Villa have faced PSR issues after spending close to the allowable losses limit, with Premier League clubs only permitted to lose £105million over a rolling three-year period.
Villa completed the last-ditch sale of their women’s team to V Sports – the club’s holding company – helping them raise funds before their accounting deadline on 30 June.
In a new development, Aston Villa Women’s Football Club Limited issued 111 shares for £5.5m on 22 October.
The West Midlands giants then confirmed in an official statement Marc Zaher, who is co-president of investment firm Blue Owl Capital Inc., has made a minority investment into the club’s women’s team.

Aston Villa could get Uefa boost after confirmed news
Former Man City financial adviser Stefan Borson exclusively told Football Insider the transaction has no significance to the men’s team after the women’s team were sold to V Sports.
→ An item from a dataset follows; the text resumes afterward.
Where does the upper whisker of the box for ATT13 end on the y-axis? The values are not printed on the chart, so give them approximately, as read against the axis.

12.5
However, it will still be included in their Uefa calculations after Villa were fined £9.5m in July for breaching the governing body’s financial rules.
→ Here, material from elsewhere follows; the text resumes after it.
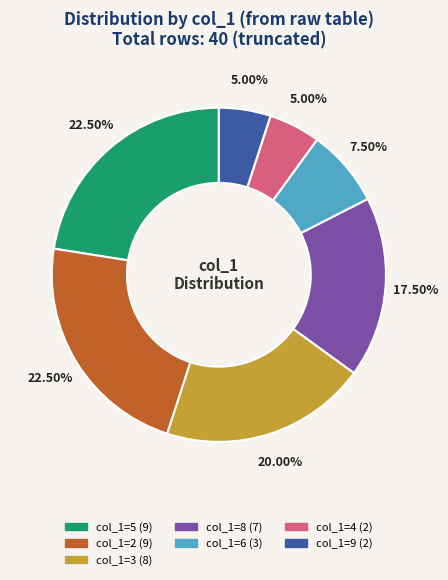

Is there any slice that represents more than half of the pie?

No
Speaking exclusively to Football Insider, Borson said: “For Aston Villa men’s, there’s no significance at all. They’ve sold it.
“The women’s team is now from a financial perspective independent of the men’s, save that it will be included within the Uefa calculations I understand because it’s still part of the reporting perimeter. But from a PSR perspective, it’s separate.
“The key fact being that when they moved it to V Sports, which is the parent company above Aston Villa Limited, that effectively crystallised a gain in Aston Villa as it came out of Aston Villa, so they would effectively have got a profit.
“But it would only be a paper profit and that would have helped them with PSR, so we know they did that just before the end of June of this year.”

Unai Emery’s side posted a club-record revenue in their latest published accounts for 2023-24 after their turnover increased from £217.7m in 2022-23 to £275.7m, while their losses fell from £119.6m to £85.4m.
Aston Villa match Chelsea after deal agreed
Elsewhere, Chelsea also sold their women’s team to owners BlueCo last summer for around £200m, helping them turn their previous £90m loss for 2022-23 into a £128m profit for 2023-24.
In a similar move to Villa’s latest deal, Chelsea’s owners then sold a minority stake in their women’s team for £20m to Alexis Ohanian, the husband of tennis star Serena Williams.
“When you bring in a minority investor, there are real implications,” said Borson.
“One is it validates the value that they will have transferred it out for in June, so that’s good. It means that the approval process from the Premier League will be very straightforward.

“Aston Villa will be able to point to the price paid by an independent third-party minority investor, presumably a credible one.
“So, they’ll be able to say ‘Well, you don’t need to do a particularly extensive valuation of Aston Villa Women because a third-party independent purchaser has done that for you and paid X million pounds for a minority stake’. So, that’s positive and makes life a lot easier.”
Villa are continuing to toe the PSR line following their historic spending at Villa Park.